Not the technique itself: hydraulic fracturing, to give it its proper name, is an essential procedure for Continental Resources as it extracts previously inaccessible oil from the Bakken shale of North Dakota and similarly challenging rocks in Oklahoma.
It is the word “fracking” Mr Hamm objects to: in particular, the way that it is widely assumed to be the practice that is solely responsible for driving the shale revolution.
“We’ve been fracking wells for 60 years, since before I started in the business. That’s not the reason,” he says.
“There was one thing that did this, and only one thing, and that’s horizontal drilling.
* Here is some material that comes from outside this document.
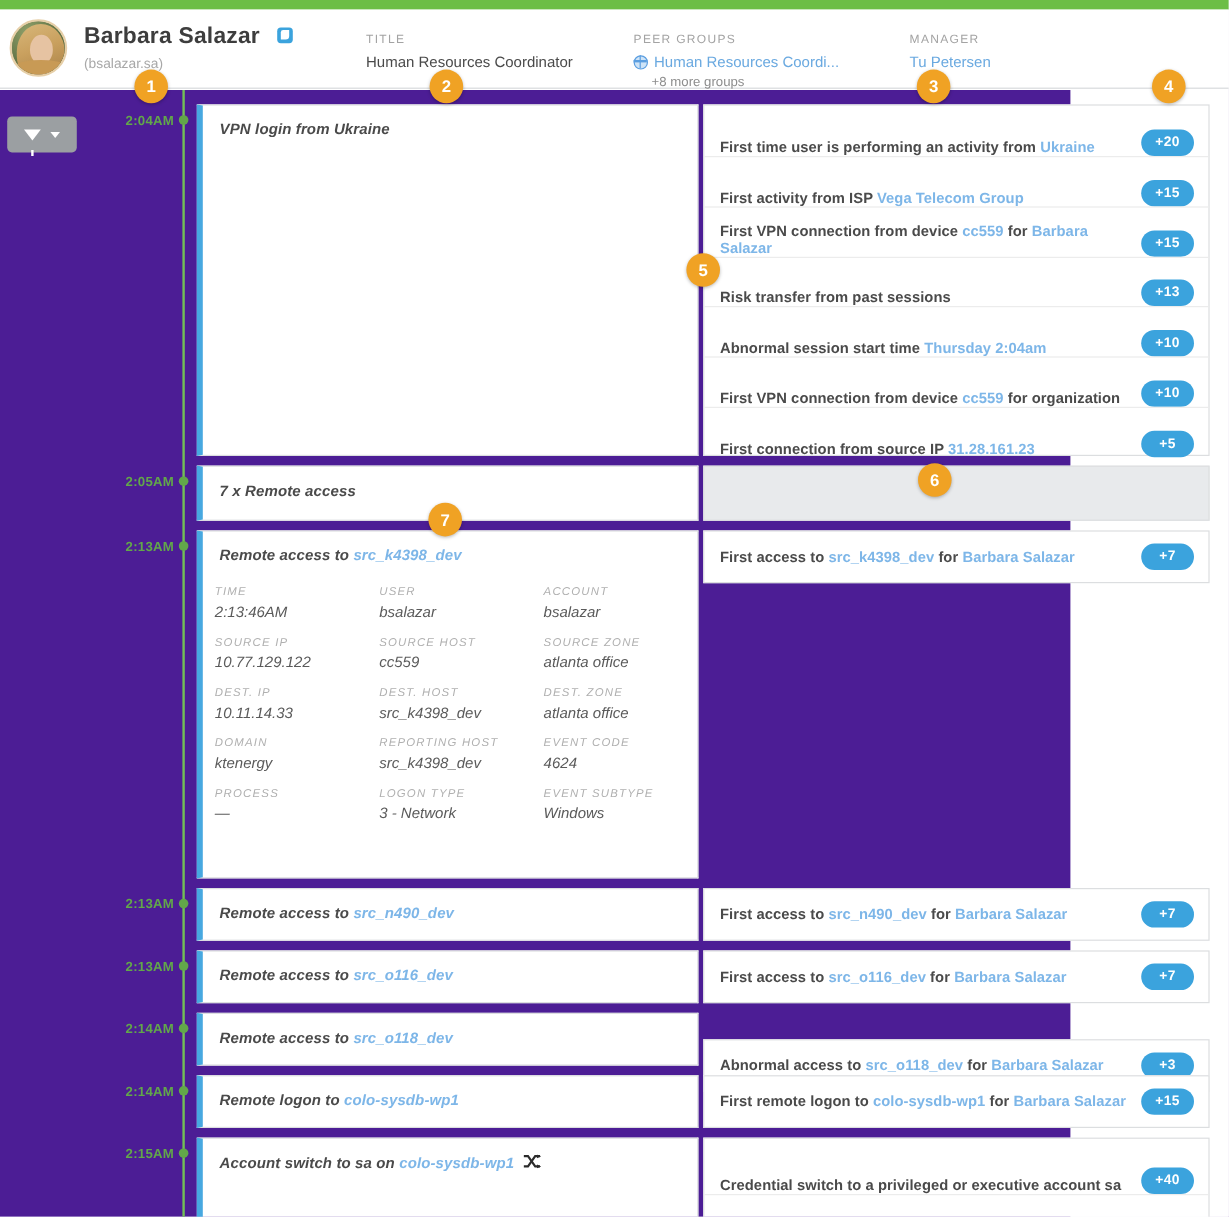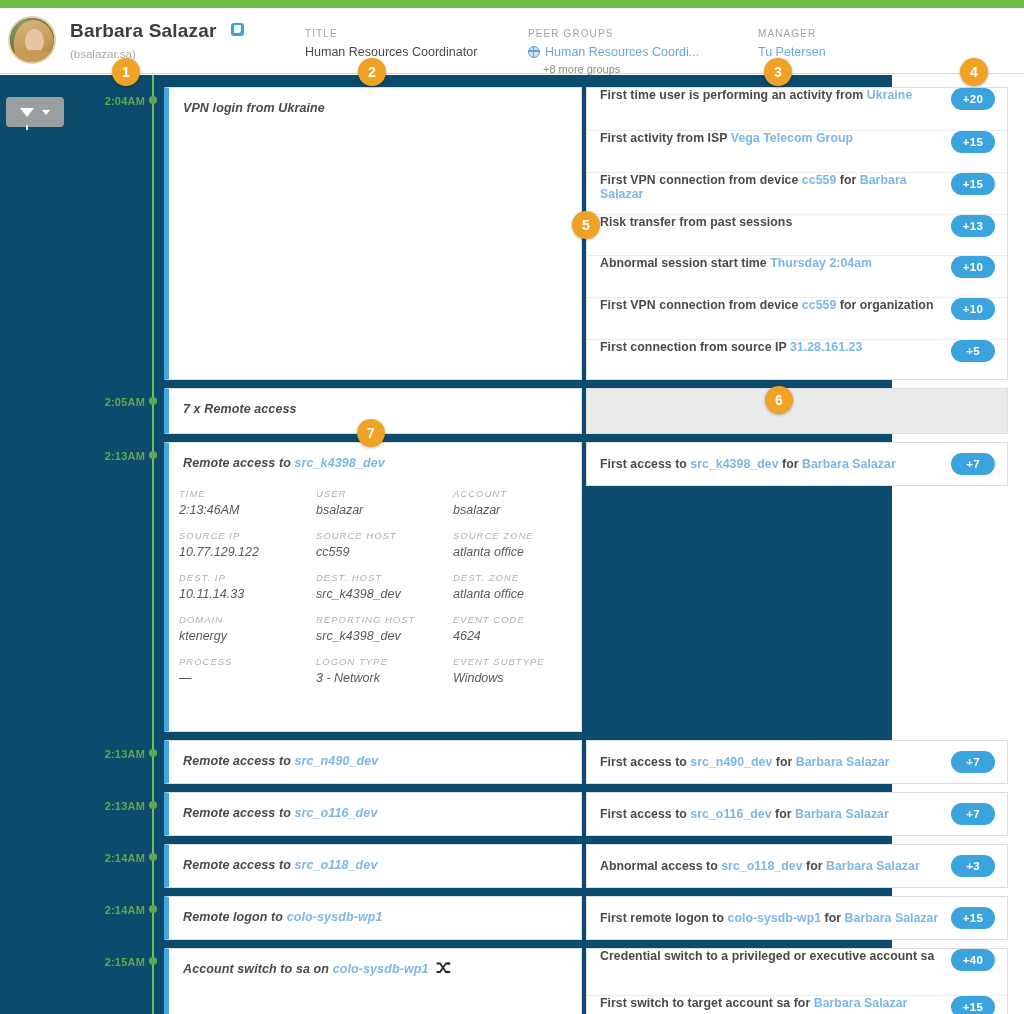"2:04AM" .body-area { background: #0c4a6e -> #4c1d95 }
The deal is being able to lay a well-bore out there for 9,000 feet, in rock that wouldn’t produce vertically, but will produce if drilled in this fashion.”
Horizontal drilling – sending a well a mile or two straight down, then around a corner and a mile or more sideways – opens up more of an oil or gas-bearing layer of shale than a traditional vertical well. With the help of hydraulic fracturing – pumping in millions of gallons of water mixed with sand and chemicals at high pressures to crack the rock – horizontal wells will release enough to make production commercially attractive in areas where it had not been viable in the past, so long as the prices of oil and gas are high enough.
Continental Resources was not the first company to combine the techniques in this way: that was Devon Energy, which began fracking horizontal gas wells in the Barnett Shale of north Texas in 2003 after buying the company owned by George Mitchell, the visionary pioneer of shale production who died this year.
However, Continental was one of the first to appreciate that the approach that had been spectacularly successful in shale gas reserves could also be effective in the more challenging shale oilfields such as the Bakken.